You can add some fixing around and increase the sample in order to get more accurate results:

SELECT DISTINCT 
    address,
    count(*) * 10
FROM database_report.stats_table_distributed
SAMPLE 1 / 10
GROUP BY address
HAVING (count(*) * 10) > 500000
ORDER BY count(*) DESC

┌─address─────────┬─multiply(count(), 10)─┐
│ 10.0.1.222      │               7442350 │
│ 1.3.2.1         │               4725650 │
│ 104.123.123.198 │               2381920 │
│ 10.0.20.110     │               2363170 │
│ 10.0.5.6        │               1856500 │
│ 12.1.2.4        │               1413860 │
│ 54.84.210.50    │               1141190 │
│ 63.138.62.1     │                954630 │
│ 10.1.0.11       │                739530 │
│ 10.0.1.15       │                712970 │
│ 90.110.131.100  │                604510 │
│ 65.30.67.32     │                583320 │
└─────────────────┴───────────────────────┘
12 rows in set. Elapsed: 2.134 sec. Processed 96.41 million rows, 6.00 GB (45.17 million rows/s., 2.81 GB/s.)

SELECT DISTINCT 
    address,
    count(*) * 5
FROM database_report.stats_table_distributed
SAMPLE 2 / 10
GROUP BY address
HAVING (count(*) * 5) > 500000
ORDER BY count(*) DESC

┌─address─────────┬─multiply(count(), 5)─┐
│ 10.0.1.222      │              7430545 │
│ 1.3.2.1         │              4730535 │
│ 104.123.123.198 │              2378665 │
│ 10.0.20.110     │              2364765 │
│ 10.0.5.6        │              1854600 │
│ 12.1.2.4        │              1412980 │
│ 54.84.210.50    │              1142130 │
│ 63.138.62.1     │               952105 │
│ 10.1.0.11       │               740335 │
│ 10.0.1.15       │               709805 │
│ 90.110.131.100  │               603960 │
│ 65.30.67.32     │               582545 │
└─────────────────┴──────────────────────┘
12 rows in set.
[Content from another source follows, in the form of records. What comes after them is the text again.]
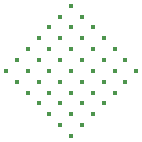
<source format=gbr>
%TF.GenerationSoftware,Altium Limited,Altium Designer,23.5.1 (21)*%
G04 Layer_Color=16711935*
%FSLAX45Y45*%
%MOMM*%
%TF.SameCoordinates,DF551FB5-6F85-4ABD-ABAF-5ACF3DF1BB5E*%
%TF.FilePolarity,Positive*%
%TF.FileFunction,Other,Capping*%
%TF.Part,Single*%
G01*
G75*
%TA.AperFunction,SMDPad,CuDef*%
%ADD178C,0.45000*%
D178*
X7913546Y4460092D02*
D03*
X7821622Y4552016D02*
D03*
X7729698Y4643940D02*
D03*
X7637774Y4735864D02*
D03*
X8005469Y4368168D02*
D03*
X8189317Y4184321D02*
D03*
X8097393Y4276244D02*
D03*
X8465089Y5011635D02*
D03*
X8373165Y5103559D02*
D03*
X8281241Y5195483D02*
D03*
X8189317Y5287407D02*
D03*
X8557013Y4919712D02*
D03*
X8740860Y4735864D02*
D03*
X8648936Y4827788D02*
D03*
X8097393Y4643940D02*
D03*
X8005469Y4735864D02*
D03*
X7913546Y4827788D02*
D03*
X7821622Y4919712D02*
D03*
X8189317Y4552016D02*
D03*
X8373165Y4368168D02*
D03*
X8281241Y4460092D02*
D03*
X8005469Y4552016D02*
D03*
X7913546Y4643940D02*
D03*
X7821622Y4735864D02*
D03*
X7729698Y4827788D02*
D03*
X8097393Y4460092D02*
D03*
X8281241Y4276244D02*
D03*
X8189317Y4368168D02*
D03*
Y4735864D02*
D03*
X8097393Y4827788D02*
D03*
X8005469Y4919712D02*
D03*
X7913546Y5011635D02*
D03*
X8281241Y4643940D02*
D03*
X8465089Y4460092D02*
D03*
X8373165Y4552016D02*
D03*
X8281241Y4827788D02*
D03*
X8189317Y4919712D02*
D03*
X8097393Y5011635D02*
D03*
X8005469Y5103559D02*
D03*
X8373165Y4735864D02*
D03*
X8557013Y4552016D02*
D03*
X8465089Y4643940D02*
D03*
X8373165Y4919712D02*
D03*
X8281241Y5011635D02*
D03*
X8189317Y5103559D02*
D03*
X8097393Y5195483D02*
D03*
X8465089Y4827788D02*
D03*
X8648936Y4643940D02*
D03*
X8557013Y4735864D02*
D03*
%TF.MD5,4d033876c20c11d0f080d08fa2b53cb8*%
M02*

</source>
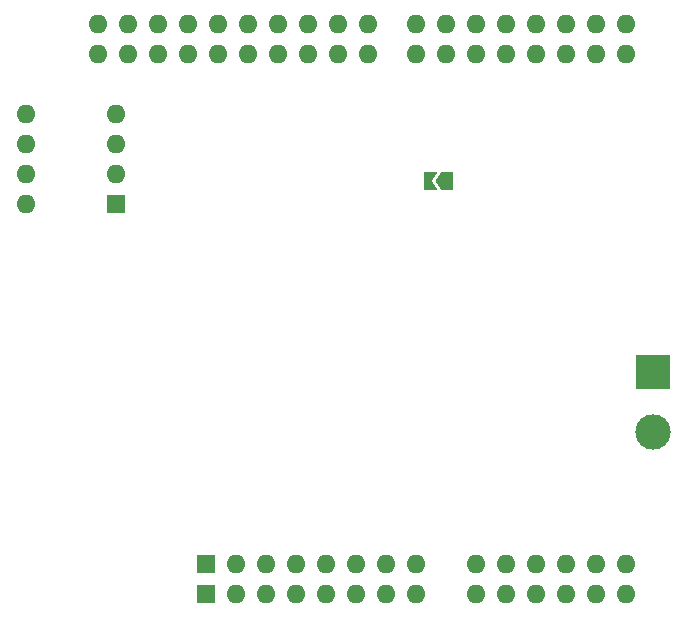
<source format=gbs>
G04 #@! TF.GenerationSoftware,KiCad,Pcbnew,7.99.0-3924-g53fd1aaf5e*
G04 #@! TF.CreationDate,2023-12-12T19:58:36+01:00*
G04 #@! TF.ProjectId,xDuinoRailShield,78447569-6e6f-4526-9169-6c536869656c,rev?*
G04 #@! TF.SameCoordinates,Original*
G04 #@! TF.FileFunction,Soldermask,Bot*
G04 #@! TF.FilePolarity,Negative*
%FSLAX46Y46*%
G04 Gerber Fmt 4.6, Leading zero omitted, Abs format (unit mm)*
G04 Created by KiCad (PCBNEW 7.99.0-3924-g53fd1aaf5e) date 2023-12-12 19:58:36*
%MOMM*%
%LPD*%
G01*
G04 APERTURE LIST*
G04 Aperture macros list*
%AMFreePoly0*
4,1,6,1.000000,0.000000,0.500000,-0.750000,-0.500000,-0.750000,-0.500000,0.750000,0.500000,0.750000,1.000000,0.000000,1.000000,0.000000,$1*%
%AMFreePoly1*
4,1,6,0.500000,-0.750000,-0.650000,-0.750000,-0.150000,0.000000,-0.650000,0.750000,0.500000,0.750000,0.500000,-0.750000,0.500000,-0.750000,$1*%
G04 Aperture macros list end*
%ADD10R,3.000000X3.000000*%
%ADD11C,3.000000*%
%ADD12R,1.600000X1.600000*%
%ADD13O,1.600000X1.600000*%
%ADD14FreePoly0,180.000000*%
%ADD15FreePoly1,180.000000*%
G04 APERTURE END LIST*
D10*
X163240800Y-73640000D03*
D11*
X163240800Y-78720000D03*
D12*
X125400000Y-89840000D03*
X125400000Y-92380000D03*
D13*
X127940000Y-89840000D03*
X127940000Y-92380000D03*
X130480000Y-89840000D03*
X130480000Y-92380000D03*
X133020000Y-89840000D03*
X133020000Y-92380000D03*
X135560000Y-89840000D03*
X135560000Y-92380000D03*
X138100000Y-89840000D03*
X138100000Y-92380000D03*
X140640000Y-89840000D03*
X140640000Y-92380000D03*
X143180000Y-89840000D03*
X143180000Y-92380000D03*
X148260000Y-89840000D03*
X148260000Y-92380000D03*
X150800000Y-89840000D03*
X150800000Y-92380000D03*
X153340000Y-89840000D03*
X153340000Y-92380000D03*
X155880000Y-89840000D03*
X155880000Y-92380000D03*
X158420000Y-89840000D03*
X158420000Y-92380000D03*
X160960000Y-89840000D03*
X160960000Y-92380000D03*
X160960000Y-44120000D03*
X160960000Y-46660000D03*
X158420000Y-44120000D03*
X158420000Y-46660000D03*
X155880000Y-44120000D03*
X155880000Y-46660000D03*
X153340000Y-44120000D03*
X153340000Y-46660000D03*
X150800000Y-44120000D03*
X150800000Y-46660000D03*
X148260000Y-44120000D03*
X148260000Y-46660000D03*
X145720000Y-44120000D03*
X145720000Y-46660000D03*
X143180000Y-44120000D03*
X143180000Y-46660000D03*
X139120000Y-44120000D03*
X139120000Y-46660000D03*
X136580000Y-44120000D03*
X136580000Y-46660000D03*
X134040000Y-44120000D03*
X134040000Y-46660000D03*
X131500000Y-44120000D03*
X131500000Y-46660000D03*
X128960000Y-44120000D03*
X128960000Y-46660000D03*
X126420000Y-44120000D03*
X126420000Y-46660000D03*
X123880000Y-44120000D03*
X123880000Y-46660000D03*
X121340000Y-44120000D03*
X121340000Y-46660000D03*
X118800000Y-44120000D03*
X118800000Y-46660000D03*
X116260000Y-44120000D03*
X116260000Y-46660000D03*
D12*
X117780000Y-59360000D03*
D13*
X117780000Y-56820000D03*
X117780000Y-54280000D03*
X117780000Y-51740000D03*
X110160000Y-51740000D03*
X110160000Y-54280000D03*
X110160000Y-56820000D03*
X110160000Y-59360000D03*
D14*
X145794900Y-57445000D03*
D15*
X144344900Y-57445000D03*
M02*

</source>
Elapsed: 2.344 sec. Processed 96.41 million rows, 6.00 GB (41.13 million rows/s., 2.56 GB/s.)

Performance heads up

If the dataset is smaller than the amount of RAM, sampling won’t help in terms of performance. The bellow is an example of a bigger result set using no-sampling and sampling.

SELECT 
    some_type,
    count(*)
FROM database_report.stats_table_distributed
GROUP BY some_type
HAVING count(*) > 1000000
ORDER BY count(*) DESC
[...]
15 rows in set. Elapsed: 1.534 sec. Processed 96.41 million rows, 1.95 GB (62.84 million rows/s., 1.27 GB/s.)

SELECT 
    some_type,
    count(*) * 10
FROM database_report.stats_table_distributed
SAMPLE 1 / 10
GROUP BY some_type
HAVING (count(*) * 10) > 1000000
ORDER BY count(*) DESC
[...]
15 rows in set. Elapsed: 2.123 sec. Processed 96.41 million rows, 5.90 GB (45.41 million rows/s., 2.78 GB/s.)